The record shows that the rent upon the building was paid to Sam Mercer. Rental checks were introduced in evidence made out to Cora Ellison. These checks were cashed with an indorsement of "Carrie E. Ellison and S.R. Mercer." These checks carried a notation that they were for rent; some of *Page 598 them were for $40 and some for $60. The record seems to disclose that after the completion of the addition to the building, the rent was raised to $60. In some instances Sam Mercer apparently signed Bob Mercer's name. Sam Mercer, however, denied some of the indorsements, but admitted his signature. The court did not think it necessary to introduce all of the rental checks, but did allow the introduction of several of them. The only reasonable deduction that can be made from the circumstances as disclosed in the evidence is that Bob Mercer was the actual attorney-in-fact for the owner of the property, but that during his absence his brother, Sam Mercer, one of the defendants in the action, did act as the agent. He rented the place to Lewis. Apparently both of them assumed the authority to collect the rent from the property and to direct matters in relation thereto. Sam Mercer claimed that he was the foreman on the job of wiring the building; there is, however, nothing in the record to show that he was employed by the plaintiff or that he received any compensation from plaintiff for such services. The theory of the transaction affecting the matter comes within the rule of law announced inCommercial Credit Co. v. Blair, 84 Mont. 314, 275 P. 748, as bearing upon the scope and nature of the agency. (See, also, 3 Elliott on Evidence, secs. 1633, 1634.)
While there was no definite and positive testimony adduced to show that Sam Mercer was the duly authorized agent of the owner of the property, it is obvious from the whole record that he was acting at least as an ostensible agent.
In the case of Gilmore v.
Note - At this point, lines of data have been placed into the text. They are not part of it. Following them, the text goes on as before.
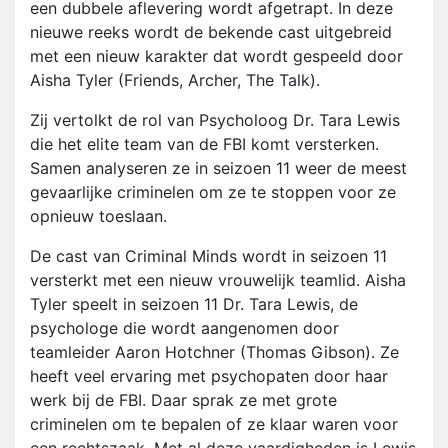
een dubbele aflevering wordt afgetrapt. In deze
nieuwe reeks wordt de bekende cast uitgebreid
met een nieuw karakter dat wordt gespeeld door
Aisha Tyler (Friends, Archer, The Talk).
Zij vertolkt de rol van Psycholoog Dr. Tara Lewis
die het elite team van de FBI komt versterken.
Samen analyseren ze in seizoen 11 weer de meest
gevaarlijke criminelen om ze te stoppen voor ze
opnieuw toeslaan.
De cast van Criminal Minds wordt in seizoen 11
versterkt met een nieuw vrouwelijk teamlid. Aisha
Tyler speelt in seizoen 11 Dr. Tara Lewis, de
psychologe die wordt aangenomen door
teamleider Aaron Hotchner (Thomas Gibson). Ze
heeft veel ervaring met psychopaten door haar
werk bij de FBI. Daar sprak ze met grote
criminelen om te bepalen of ze klaar waren voor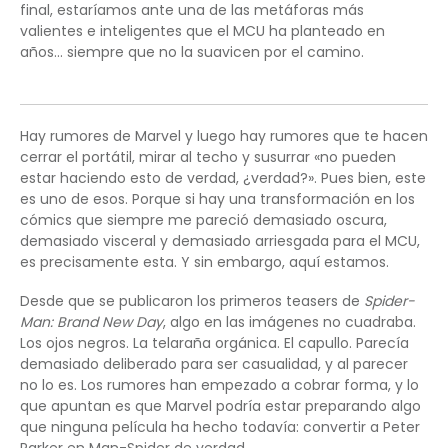
final, estaríamos ante una de las metáforas más
valientes e inteligentes que el MCU ha planteado en
años… siempre que no la suavicen por el camino.
Hay rumores de Marvel y luego hay rumores que te hacen
cerrar el portátil, mirar al techo y susurrar «no pueden
estar haciendo esto de verdad, ¿verdad?». Pues bien, este
es uno de esos. Porque si hay una transformación en los
cómics que siempre me pareció demasiado oscura,
demasiado visceral y demasiado arriesgada para el MCU,
es precisamente esta. Y sin embargo, aquí estamos.
Desde que se publicaron los primeros teasers de
Spider-
Man: Brand New Day
, algo en las imágenes no cuadraba.
Los ojos negros. La telaraña orgánica. El capullo. Parecía
demasiado deliberado para ser casualidad, y al parecer
no lo es. Los rumores han empezado a cobrar forma, y lo
que apuntan es que Marvel podría estar preparando algo
que ninguna película ha hecho todavía: convertir a Peter
Parker en Man-Spider de verdad.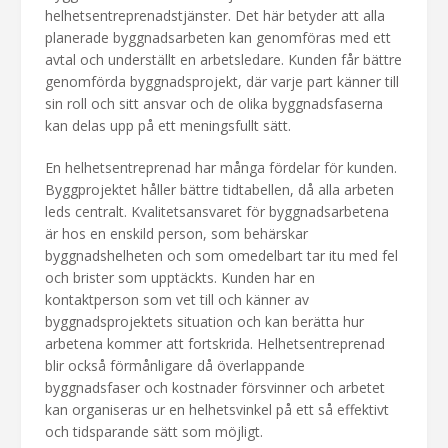
helhetsentreprenadstjänster. Det här betyder att alla
planerade byggnadsarbeten kan genomföras med ett
avtal och underställt en arbetsledare. Kunden får bättre
genomförda byggnadsprojekt, där varje part känner till
sin roll och sitt ansvar och de olika byggnadsfaserna
kan delas upp på ett meningsfullt sätt.
En helhetsentreprenad har många fördelar för kunden.
Byggprojektet håller bättre tidtabellen, då alla arbeten
leds centralt. Kvalitetsansvaret för byggnadsarbetena
är hos en enskild person, som behärskar
byggnadshelheten och som omedelbart tar itu med fel
och brister som upptäckts. Kunden har en
kontaktperson som vet till och känner av
byggnadsprojektets situation och kan berätta hur
arbetena kommer att fortskrida. Helhetsentreprenad
blir också förmånligare då överlappande
byggnadsfaser och kostnader försvinner och arbetet
kan organiseras ur en helhetsvinkel på ett så effektivt
och tidsparande sätt som möjligt.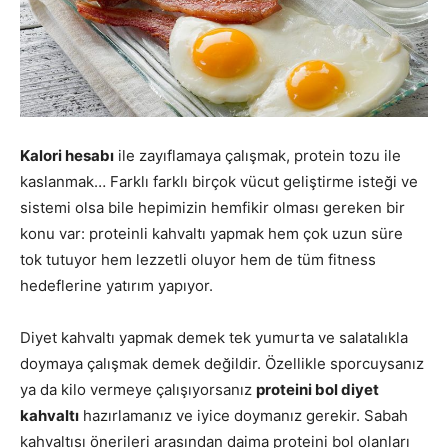
Kalori hesabı
ile zayıflamaya çalışmak, protein tozu ile
kaslanmak… Farklı farklı birçok vücut geliştirme isteği ve
sistemi olsa bile hepimizin hemfikir olması gereken bir
konu var: proteinli kahvaltı yapmak hem çok uzun süre
tok tutuyor hem lezzetli oluyor hem de tüm fitness
hedeflerine yatırım yapıyor.
Diyet kahvaltı yapmak demek tek yumurta ve salatalıkla
doymaya çalışmak demek değildir. Özellikle sporcuysanız
ya da kilo vermeye çalışıyorsanız
proteini bol diyet
kahvaltı
hazırlamanız ve iyice doymanız gerekir. Sabah
kahvaltısı önerileri arasından daima proteini bol olanları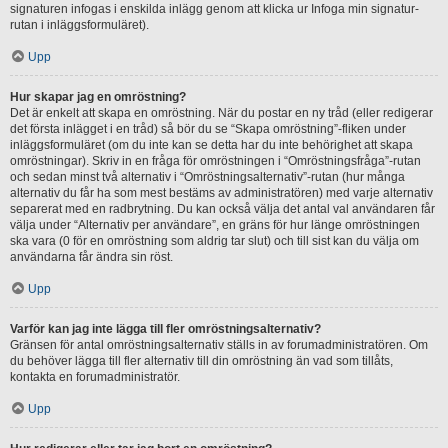
signaturen infogas i enskilda inlägg genom att klicka ur Infoga min signatur-
rutan i inläggsformuläret).
Upp
Hur skapar jag en omröstning?
Det är enkelt att skapa en omröstning. När du postar en ny tråd (eller redigerar
det första inlägget i en tråd) så bör du se “Skapa omröstning”-fliken under
inläggsformuläret (om du inte kan se detta har du inte behörighet att skapa
omröstningar). Skriv in en fråga för omröstningen i “Omröstningsfråga”-rutan
och sedan minst två alternativ i “Omröstningsalternativ”-rutan (hur många
alternativ du får ha som mest bestäms av administratören) med varje alternativ
separerat med en radbrytning. Du kan också välja det antal val användaren får
välja under “Alternativ per användare”, en gräns för hur länge omröstningen
ska vara (0 för en omröstning som aldrig tar slut) och till sist kan du välja om
användarna får ändra sin röst.
Upp
Varför kan jag inte lägga till fler omröstningsalternativ?
Gränsen för antal omröstningsalternativ ställs in av forumadministratören. Om
du behöver lägga till fler alternativ till din omröstning än vad som tillåts,
kontakta en forumadministratör.
Upp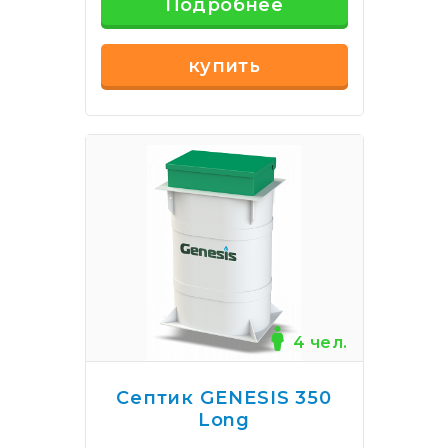
Подробнее
купить
4 чел.
Септик GENESIS 350
Long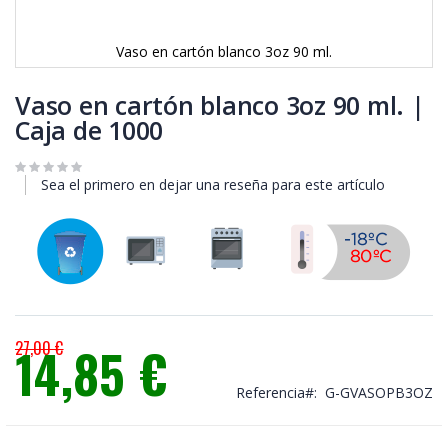
Vaso en cartón blanco 3oz 90 ml.
Saltar
al
Vaso en cartón blanco 3oz 90 ml. |
comienzo
Caja de 1000
de
la
galería
Sea el primero en dejar una reseña para este artículo
de
imágenes
27,00 €
14,85 €
Precio
especial
Referencia
G-GVASOPB3OZ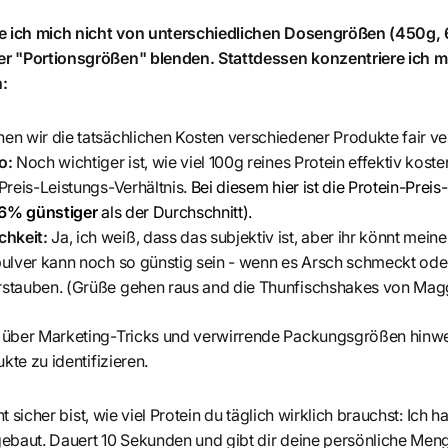
se ich mich nicht von unterschiedlichen Dosengrößen (450g,
r "Portionsgrößen" blenden. Stattdessen konzentriere ich mi
:
en wir die tatsächlichen Kosten verschiedener Produkte fair ve
io:
Noch wichtiger ist, wie viel 100g reines Protein effektiv kost
 Preis-Leistungs-Verhältnis.
Bei diesem hier ist die Protein-Prei
6% günstiger
als der Durchschnitt)
.
hkeit:
Ja, ich weiß, dass das subjektiv ist, aber ihr könnt me
pulver kann noch so günstig sein - wenn es Arsch schmeckt oder 
rstauben. (Grüße gehen raus and die Thunfischshakes von Mag
 über Marketing-Tricks und verwirrende Packungsgrößen hinw
kte zu identifizieren.
ht sicher bist, wie viel Protein du täglich wirklich brauchst: Ich 
ebaut. Dauert 10 Sekunden und gibt dir deine persönliche Men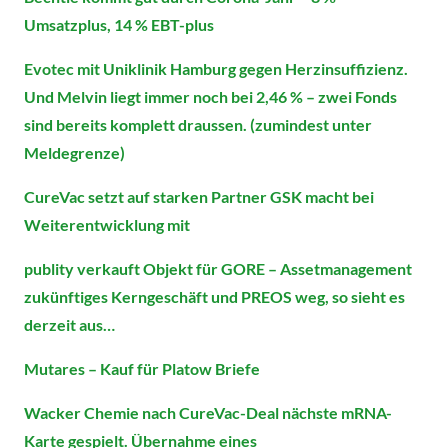
Umsatzplus, 14 % EBT-plus
Evotec mit Uniklinik Hamburg gegen Herzinsuffizienz.
Und Melvin liegt immer noch bei 2,46 % – zwei Fonds
sind bereits komplett draussen. (zumindest unter
Meldegrenze)
CureVac setzt auf starken Partner GSK macht bei
Weiterentwicklung mit
publity verkauft Objekt für GORE – Assetmanagement
zukünftiges Kerngeschäft und PREOS weg, so sieht es
derzeit aus…
Mutares – Kauf für Platow Briefe
Wacker Chemie nach CureVac-Deal nächste mRNA-
Karte gespielt. Übernahme eines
Ostronich, 48 Mont. 305, 137[5] P. 378, 379, it was said: "The solution of any issue in a civil case may rest entirely upon circumstantial evidence. * * * All that is required is that the evidence shall produce moral certainty in an unprejudiced mind. * * * In other words, when it furnishes support for the plaintiff's theory of the case, and thus tends to exclude any other theory, it is sufficient to sustain a verdict or decision." (Citing authorities.) This rule has consistently been followed by this *Page 599 court. (See Exchange State Bank of Glendive v. OccidentElevator Co., 95 Mont. 78, 24 P.2d 126, 90 A.L.R. 740;Moffett v. Bozeman Canning Co., 95 Mont. 347,26 P.2d 973; Birdwell v. Three Forks Portland Cement Co., 98 Mont. 483,40 P.2d 43. There is no doubt that agency may be proved by circumstantial evidence. That matter has been settled by the authorities everywhere. (3 Elliott on Evidence, sec. 1635;Mounts v. Boardman Co., 79 Okla. 90, 191 P. 362; R.V. SmithSupply Co. v. Stephens, 169 Okla. 555, 37 P.2d 926.)
A careful study of the record in this case inevitably leads to the conclusion that all circumstances point absolutely to the fact that Sam Mercer was at least the ostensible agent of the owner of the property. Therefore the findings of the court in that respect were not without support in the record.
The judgment of the district court is affirmed.
MR. CHIEF JUSTICE SANDS and ASSOCIATE JUSTICES ANDERSON, MORRIS and ANGSTMAN concur.